NY Philharmonic leads way back to full pay for musicians

NY Philharmonic leads way back to full pay for musicians


norman lebrecht

June 14, 2022

The orchestra, which slashed base pay by 25 percent during the Covid pandemic, has decided to restore full pay for musicians from September, two years ahead og schedule.

The orchestra will then be opening in its refurbished hall (pictured), itself a year ahead of plan.

Could be the good times are coming back.

Press release below.

June 13, 2022


The New York Philharmonic has announced the restoration of the Orchestra musicians’ salaries and seniority and overscale payments to their pre-pandemic levels. When COVID-19 shuttered New York City venues in 2020, NY Phil musicians and management agreed to significant reductions in pay in order to allow the organization to withstand an unprecedented 18-month period of concert cancellations. Today’s announcement brings the minimum base salary back up to 100 percent of the 2019–20 season scale (i.e. $2,952.00 per week).

This restoration will be effective as of September 21, 2022, rather than with the conclusion of the current Collective Bargaining Agreement, on September 20, 2024. It was made possible by the Philharmonic’s improved financial position and its positive outlook for the coming seasons as it returns to a newly renovated David Geffen Hall in October.

“Our Orchestra has weathered these past few years with loyalty, dedication, and sacrifice, hoping that the return to our home at David Geffen Hall would be the light at the end of the tunnel,” said Philharmonic Board Co-Chairmen Peter W. May and Oscar L. Tang. “With that hope becoming a reality sooner than anticipated, we are delighted to be able to acknowledge the musicians’ commitment to this institution in this way.”

Deborah Borda, the Philharmonic’s Linda and Mitch Hart President & CEO, said: “As we prepare to move into the new David Geffen Hall, and as the New York Philharmonic continues its recovery, we are so pleased to be able to restore our musicians’ salaries and overscale to 100 percent.
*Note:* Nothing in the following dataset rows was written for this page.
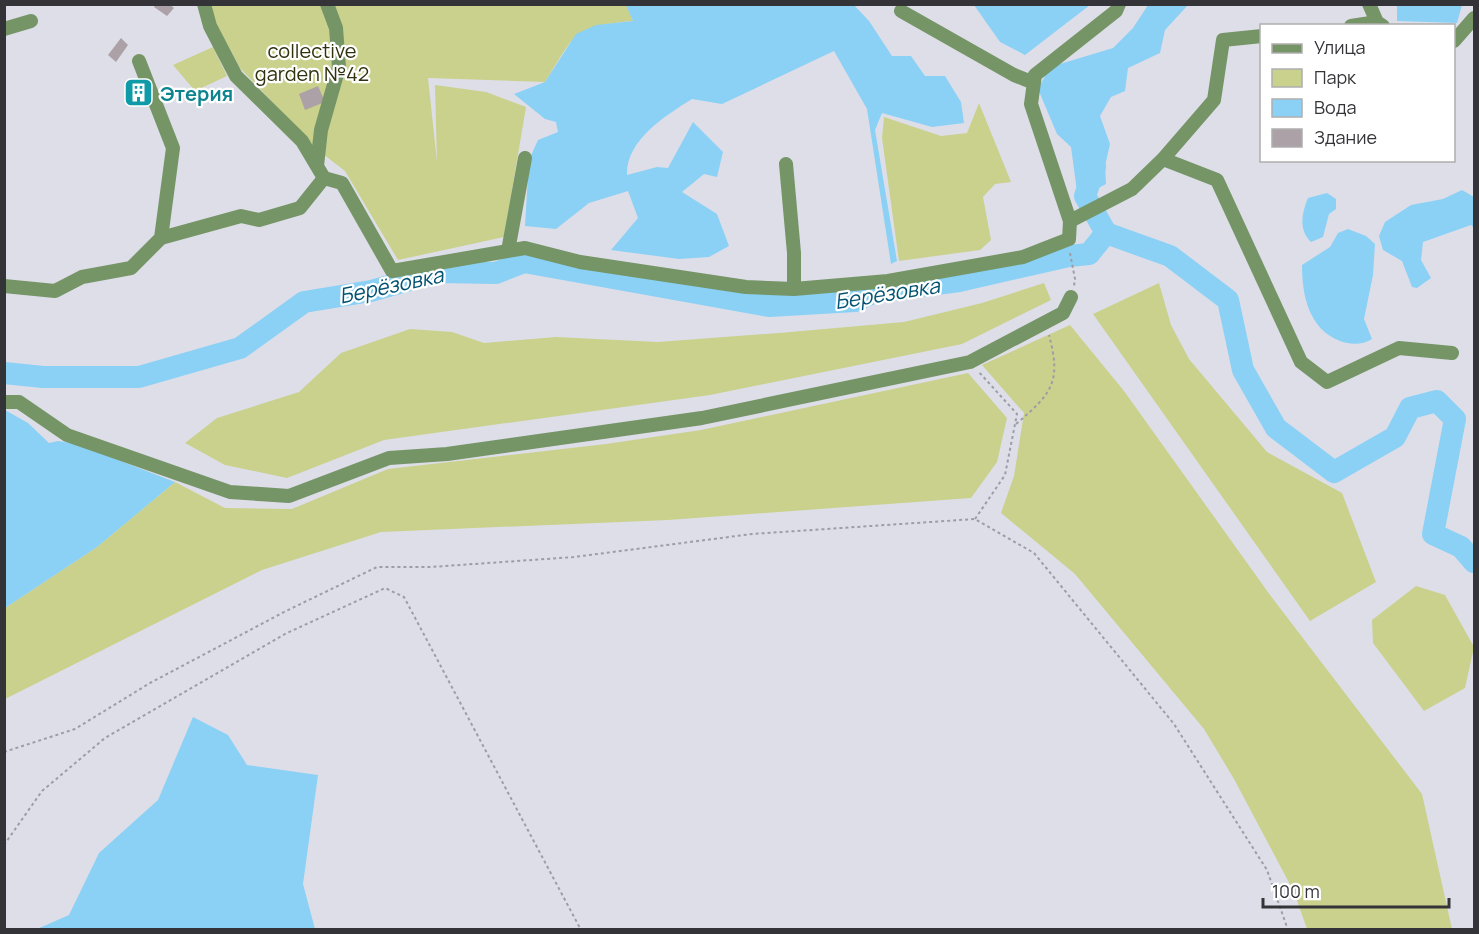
<svg xmlns="http://www.w3.org/2000/svg" width="1479" height="934" font-family="Manrope,sans-serif">
	<style>
		.green { fill: #cad18c }
		.water { fill: #8ad1f5 }
		.lines { fill: none; stroke-linecap: round; stroke-linejoin: round }
		.river { stroke: #8ad1f5; stroke-width: 22 }
		.building { fill: #aca1a6 }
		.path { stroke: #9d9da5; stroke-width: 2; stroke-dasharray: 3 3; stroke-linecap: butt }
		.minor { stroke: #759567; stroke-width: 14 }
		.labels { text-anchor: middle; dominant-baseline: central; stroke-width: 4.5; stroke-linejoin: round; paint-order: stroke }
		.park-label { font-size: 20px; fill: #31330e; stroke: #fff }
		.culture-label { font-size: 20px; font-weight: bold; fill: #0d838f; stroke: #fff; text-anchor: start }
		.water-label { font-size: 21px; font-style: italic; fill: #025372; stroke: #fff }
	</style>
	<rect width="100%" height="100%" fill="#dedee9"/>
	<!-- green -->
	<path class="green" d="M626,4l7,17c-62,6 -56,11 -88,61l-117,-4 9,84 -2,-77 51,7 40,15 -22,130 -106,23 -53,-89 -26,-20 -79,-83 -23,-43 -7,-20z
		M213,47l14,29 -32,15 -22,-26z
		M979,103l32,79 -16,2 -12,13 8,43 -11,10 -81,11 -17,-123 2,-21 57,19 26,-3z
		M1044,283l7,17 -89,44 -252,51 -326,45 -97,38 -62,-13 -40,-22 32,-25 82,-26 42,-39 69,-24 42,3 32,11 72,-6 102,5 121,-9 125,-11 78,-19z
		M1159,283l12,42 18,34 78,93 75,41 34,89 -66,39 -217,-307z
		M1070,325l54,66 146,204 152,199 30,135h-145l-13,-37 -60,-113 -30,-50 -129,-155 -74,-61 13,-37 10,-63 -42,-48z
		M968,373l39,45 -10,44 -26,36 -303,22 -287,12 -119,38 -257,129v-91l92,-61 78,-65 50,26 67,1 96,-40 218,-25 95,-14z
		M1416,586l29,9 29,52 -9,41 -41,23 -51,-68 -1,-23z"/>
	<!-- water -->
	<path class="water" d="M626,5h228l15,16 23,35h19l14,20h20l16,26 3,21 -32,4 -50,-14 -7,17 22,131 -6,3 -24,-155 -33,-58 -112,53 -30,-5c-27,17 -66,41 -65,76l30,-8 11,1 25,-46 30,30 -6,25 -13,-3 -22,18 35,22 12,32 -20,11 -30,2 -68,-9 27,-32 -10,-27 -39,12 -33,26 -31,-3 4,-66 9,-20 20,-8 -2,-10 -11,-3 -31,-25 31,-12 31,-48 20,-9 37,-4z
		M974,5h116l-65,50 -25,-13z
		M1148,5h40l-23,25 -5,23 -32,15 -3,23 -14,6 -11,19 10,28 -5,22 1,18 -28,15 -7,-52 -14,-13 -19,-45 12,-22 63,-19 20,-20z
		M1397,5v-1l65,1 -5,18 -60,-2z
		M1462,190l12,7v31l-3,-3 -48,17 -2,18 10,18 -14,10 -5,-1 -10,-26 -19,-11 -4,-14 6,-14 26,-17 32,-6z
		M1327,193l9,6v10l-7,5 -6,23 -12,5c-13,-12 -9,-30 -3,-44z
		M1348,229l18,7 9,8 -2,31 -9,44 8,20c-10,6 -21,6 -32,2 -31,-12 -38,-45 -38,-76l28,-18 8,-14z
		M5,410l23,13 21,20 9,-2 19,3 98,38 -78,65 -92,61z
		M193,717l35,18 19,30 71,10 -15,109 12,45h-278l32,-14 30,-62 59,-53z"/>
	<g class="lines">
		<!-- river -->
		<path class="river" d="M1095,167l-10,29 21,37
			M4,373l39,4h96l101,-29 64,-46 67,-11 67,-19 58,1 28,-11 245,44 86,-5 20,-9 84,-11 110,-25 20,-2 17,-21 64,23 58,44 15,70 33,58 58,44 61,-35 15,-29 27,-7 18,18 -22,115 28,13 13,15"/>
	</g>
	<!-- building -->
	<path class="building" d="M156,4h13l5,4 -7,8 -13,-9z
		M121,38l7,7 -12,17 -8,-7z
		M139,82l10,15 -10,8 -11,-16z
		M318,86l7,16 -20,8 -6,-16z"/>
	<g class="lines">
		<!-- path -->
		<path class="path" d="M1070,253l5,26 -1,7
			M1016,424c35,-30 46,-41 33,-89
			M975,519l30,-44 12,-61 -39,-43
			M4,752l71,-23 75,-46 136,-72 91,-44h54l143,-10 178,-23 223,-15 59,34 140,171 93,146 21,60
			M4,845l38,-54 63,-53 180,-104 100,-46 19,9 177,333"/>
		<!-- minor -->
		<path class="minor" d="M204,4l6,22 26,50 66,65 22,37
			M1369,4l8,18
			M901,11l113,64 20,8
			M1351,26l26,-4 6,4
			M4,29l27,-8
			M1454,41l20,-23
			M139,61l34,87 -12,90
			M1163,159l54,21 84,182 26,20 72,-34 53,5
			M786,164l8,89v36
			M317,166l4,-36 18,-63 -3,-39 -9,-24
			M1070,221l62,-32 31,-30 51,-59 9,-60 39,-4
			M508,251l17,-93
			M4,286l51,5 27,-14 49,-9 30,-30 80,-22 18,4 41,-12 24,-30 18,5 50,88 133,-23 55,14 166,25 48,2 94,-8 135,-24 46,-18 1,-18 -39,-117 4,-29 81,-64 3,-7
			M4,402h15l48,33 163,57 59,4 100,-38 58,-4 255,-36 268,-56 93,-49 8,-16"/>
	</g>
	<!-- icons -->
	<defs>
		<symbol id="building-square" viewBox="-11 -11 22 22"><rect x="-9" y="-9" width="18" height="18" rx="4" fill="#0f9aa8" stroke="#fff"/><path d="M-4-6H4V6H1V3H-1V6H-4ZM-2.5-4.3h1.7v1.8h-1.7ZM.8-4.3h1.7v1.8H.8ZM-2.5-1h1.7V.8h-1.7ZM.8-1h1.7V.8H.8Z" fill="#fff"/></symbol>
	</defs>
	<g fill-rule="evenodd">
		<use href="#building-square" x="122" y="76" width="33" height="33"/>
	</g>
	<g class="labels">
		<!-- park labels -->
		<g class="park-label">
			<text x="312" y="50">collective<tspan x="312" dy="23">garden №42</tspan></text>
		</g>
		<!-- culture labels -->
		<g class="culture-label">
			<text x="160" y="93">Этерия</text>
		</g>
		<!-- water labels -->
		<g class="water-label">
			<text transform="translate(391 285) rotate(-12)">Берёзовка</text>
			<text transform="translate(887 293) rotate(-9)">Берёзовка</text>
		</g>
	</g>
	<!-- border -->
	<rect width="1479" height="934" fill="none" stroke="#343438" stroke-width="12"/>
	<!-- legend -->
	<rect x="1260" y="24" width="195" height="138" fill="#ffffff" stroke="#aeaeaf" stroke-width="1.5"/>
	<rect x="1272" y="44" width="30" height="9" fill="#759567" stroke="#aeaeaf" stroke-width="1.5"/>
	<text x="1314" y="54" font-size="18" fill="#343438">Улица</text>
	<rect x="1272" y="69" width="30" height="18" fill="#cad18c" stroke="#aeaeaf" stroke-width="1.5"/>
	<text x="1314" y="84" font-size="18" fill="#343438">Парк</text>
	<rect x="1272" y="99" width="30" height="18" fill="#8ad1f5" stroke="#aeaeaf" stroke-width="1.5"/>
	<text x="1314" y="114" font-size="18" fill="#343438">Вода</text>
	<rect x="1272" y="129" width="30" height="18" fill="#aca1a6" stroke="#aeaeaf" stroke-width="1.5"/>
	<text x="1314" y="144" font-size="18" fill="#343438">Здание</text>
	<!-- scale -->
	<path d="M1263 898v9h186v-9" fill="none" stroke="#343438" stroke-width="3"/>
	<text x="1272" y="898" font-size="18" fill="#343438" stroke="#ffffff" stroke-width="4.5" paint-order="stroke">100 m</text>
</svg>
We are grateful to our musicians for their partnership and collaboration as we worked together to navigate through a time of great uncertainty.”

Associate Principal Trombone Colin Williams, Chair of Orchestra Committee, said: “This is a momentous day for the New York Philharmonic. Not only will the musicians be made whole from the cuts of the last two years, but we can also look to the future with confident enthusiasm. Two years ago, the musicians of the Philharmonic made a significant sacrifice because of their determination to bring music and life to our community despite the challenges of COVID and being displaced from our hall. Our efforts, combined with the support of our steadfast Board and Staff, have laid the foundation for a new and brighter future. We musicians look ever forward to adding to the incredible tapestry that makes New York the most exciting place in the world.”

AFM Local 802 President Tino Gagliardi said: “We are thrilled that the New York Philharmonic has honored its obligation to restore full compensation to the Orchestra. The pandemic forced musicians to make extremely painful sacrifices, yet we never lost hope that live music would return. Now that our city is reopened and audiences have come back, we applaud the New York Philharmonic for supporting its musicians, who are the reason that New York City is the cultural capital of the world.”


  • bet says:

    A bit premature? Now that the stock market just fell into bear territory yesterday, historically a prelude to a global recession?

    There ain’t gonna be bagfuls of money coming from Wall Street to the Upper West Side for quite a while to come…

    And with the Philharmonic’s new emphasis on diversity, it ain’t the diversity crowd that’s going to be throwing Benjamins at the Philharmonic.

    • Mary says:

      Precisely because we’re headed into a recession that they should pay their employees their full salary now. As it is with the current inflation of 9%, it’s as though they were getting paid only 91% of their originally negotiated salary.

      (Btw, expect ticket prices to go up 10% at the start of the new season.)

    • John Kelly says:

      Thank you Debbie Downer….

    • A Pianist says:

      If you think Wall street is not going to just get richer from this recession you are a fool.

  • music lover says:


  • Peter says:

    Good times for who exactly?

  • Althea T-H says:

    If the well-paid NY Phil musicians and their union want to learn the meaning of the phrase ‘extremely painful sacrifice’, I suggest that they try life as a British freelancer – if they can hack it.

  • Wise Guy says:

    It’s about time. NY Phil Musicians were being taken advantage of under the excuse of Wuhan Virus state of emergency.